• **WHAT THIS TASK INVOLVES**
Collect each line of the records containing the string "grupos".
Segment Start: EXERCISE INPUTS
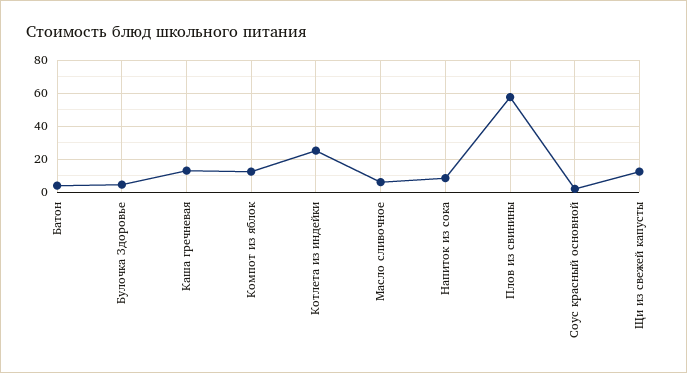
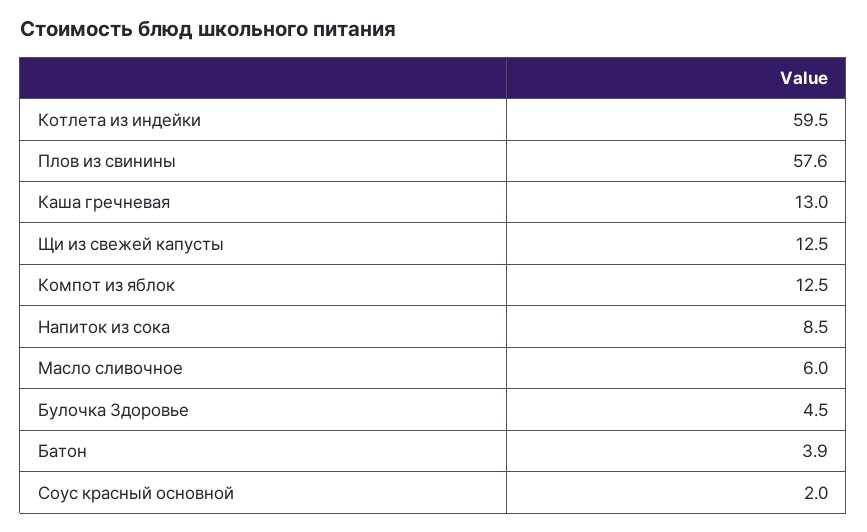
  {
    "Батон": 3.9,
    "Булочка Здоровье": 4.5,
    "Каша гречневая": 13,
    "Компот из яблок": 12.5,
-   "Котлета из индейки": 25,
+   "Котлета из индейки": 59.5,
    "Масло сливочное": 6,
    "Напиток из сока": 8.5,
    "Плов из свинины": 57.6,
    "Соус красный основной": 2,
    "Щи из свежей капусты": 12.5
  }

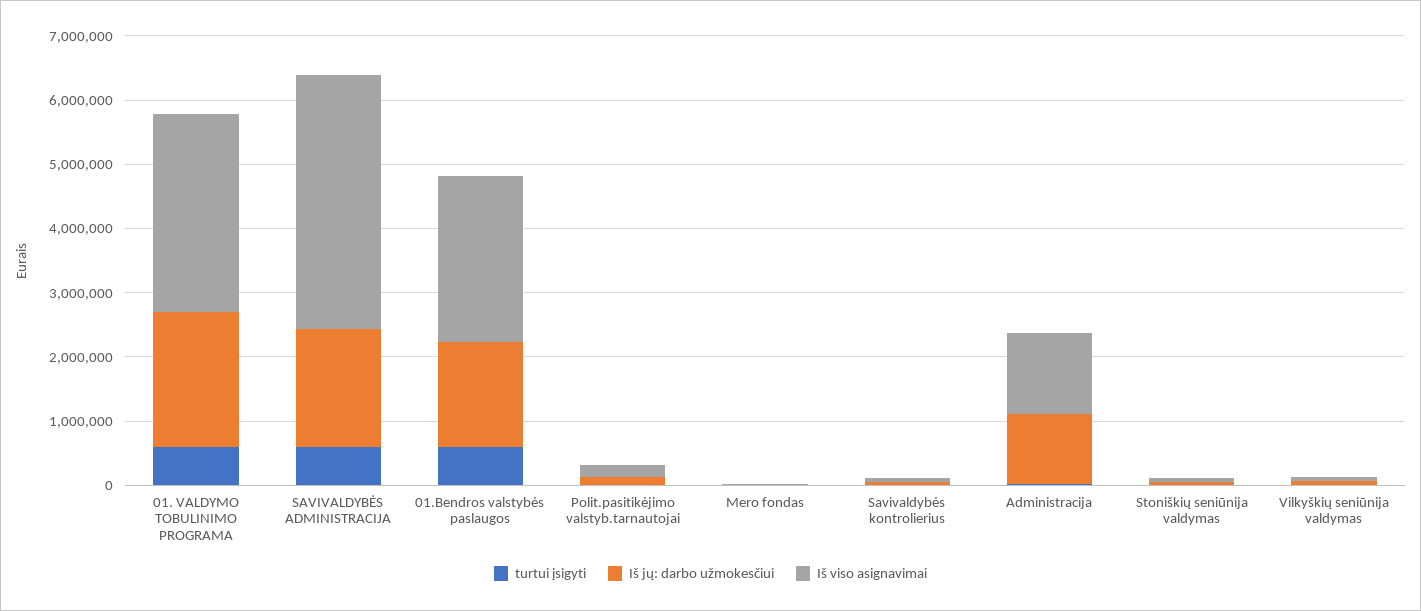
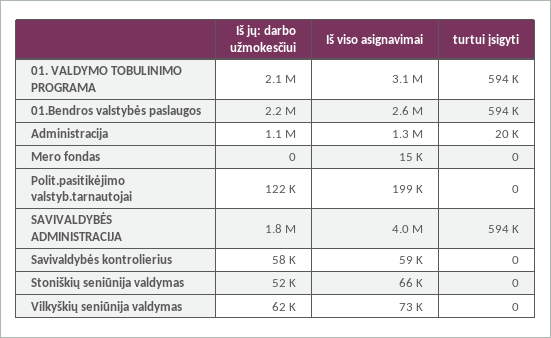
  {
    "turtui įsigyti": {
      "01. VALDYMO TOBULINIMO PROGRAMA": 594000,
      "SAVIVALDYBĖS ADMINISTRACIJA": 594000,
      "01.Bendros valstybės paslaugos": 594000,
      "Polit.pasitikėjimo valstyb.tarnautojai": 0,
      "Mero fondas": 0,
      "Savivaldybės kontrolierius": 0,
      "Administracija": 20000,
      "Stoniškių seniūnija valdymas": 0,
      "Vilkyškių seniūnija valdymas": 0
    },
    "Iš jų: darbo užmokesčiui": {
      "01. VALDYMO TOBULINIMO PROGRAMA": 2100000,
      "SAVIVALDYBĖS ADMINISTRACIJA": 1800000,
-     "01.Bendros valstybės paslaugos": 1600000,
+     "01.Bendros valstybės paslaugos": 2200000,
      "Polit.pasitikėjimo valstyb.tarnautojai": 122000,
      "Mero fondas": 0,
      "Savivaldybės kontrolierius": 58000,
      "Administracija": 1100000,
      "Stoniškių seniūnija valdymas": 52000,
      "Vilkyškių seniūnija valdymas": 62000
    },
    "Iš viso asignavimai": {
      "01. VALDYMO TOBULINIMO PROGRAMA": 3100000,
      "SAVIVALDYBĖS ADMINISTRACIJA": 4000000,
      "01.Bendros valstybės paslaugos": 2600000,
      "Polit.pasitikėjimo valstyb.tarnautojai": 199000,
      "Mero fondas": 15000,
      "Savivaldybės kontrolierius": 59000,
      "Administracija": 1300000,
      "Stoniškių seniūnija valdymas": 66000,
      "Vilkyškių seniūnija valdymas": 73000
    }
  }

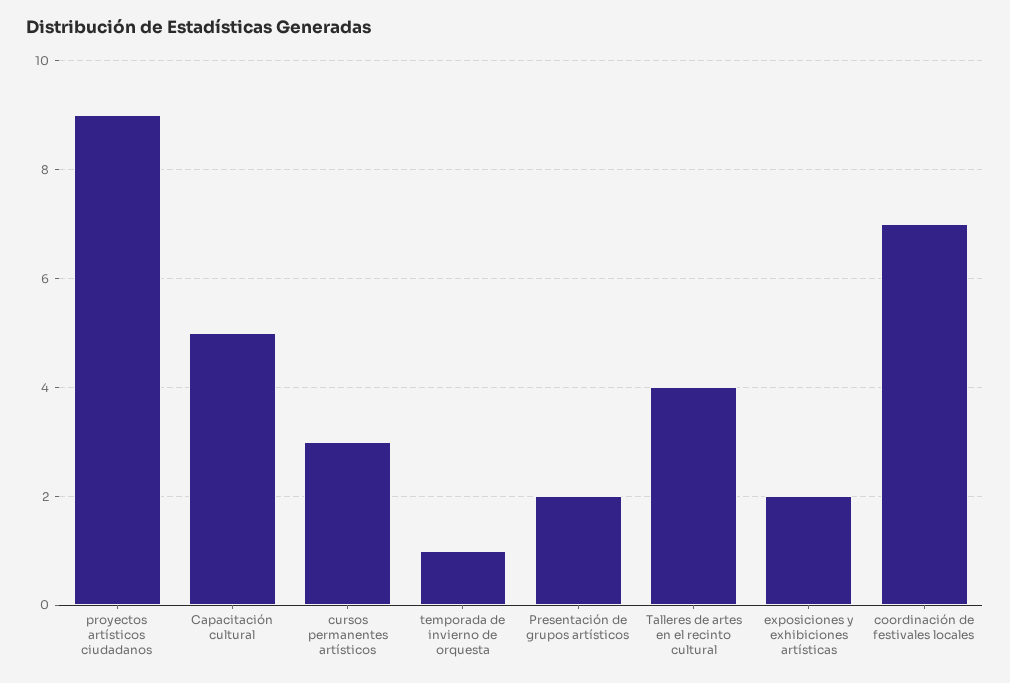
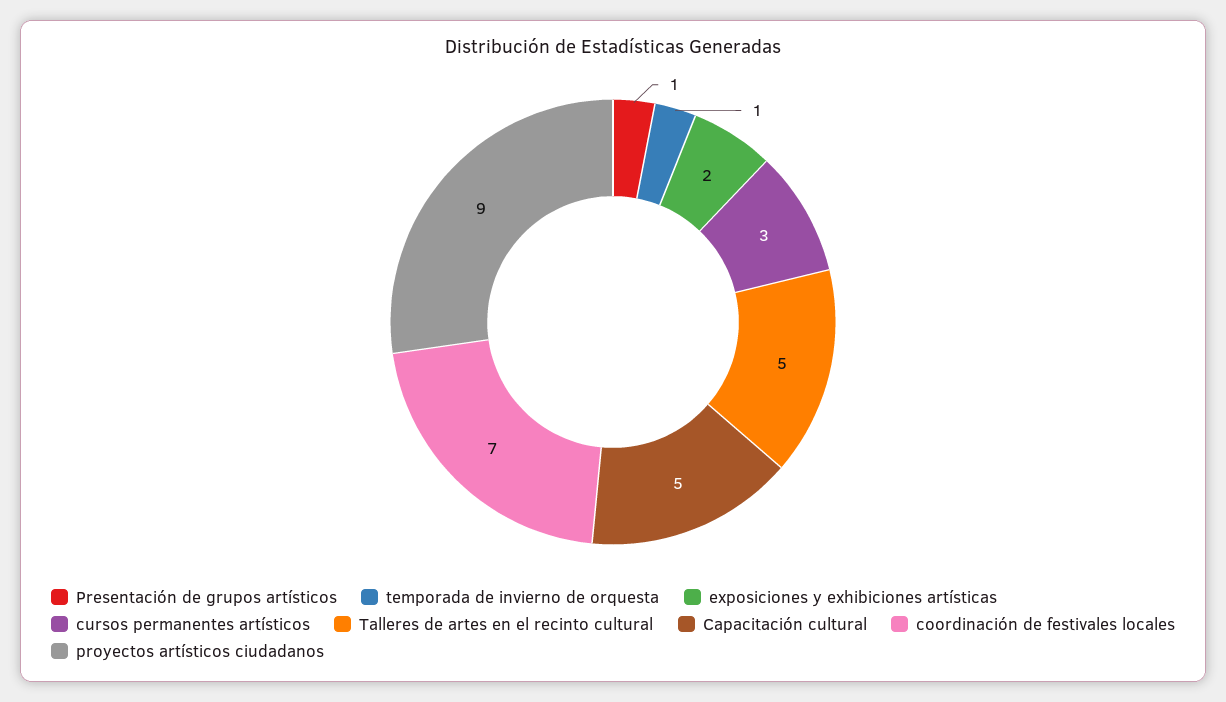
  {
    "proyectos artísticos ciudadanos": 9,
    "Capacitación cultural": 5,
    "cursos permanentes artísticos": 3,
    "temporada de invierno de orquesta": 1,
-   "Presentación de grupos artísticos": 2,
+   "Presentación de grupos artísticos": 1,
-   "Talleres de artes en el recinto cultural": 4,
+   "Talleres de artes en el recinto cultural": 5,
    "exposiciones y exhibiciones artísticas": 2,
    "coordinación de festivales locales": 7
  }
Segment End: EXERCISE INPUTS
• **EXERCISE ANSWER**
-   "Presentación de grupos artísticos": 2,
+   "Presentación de grupos artísticos": 1,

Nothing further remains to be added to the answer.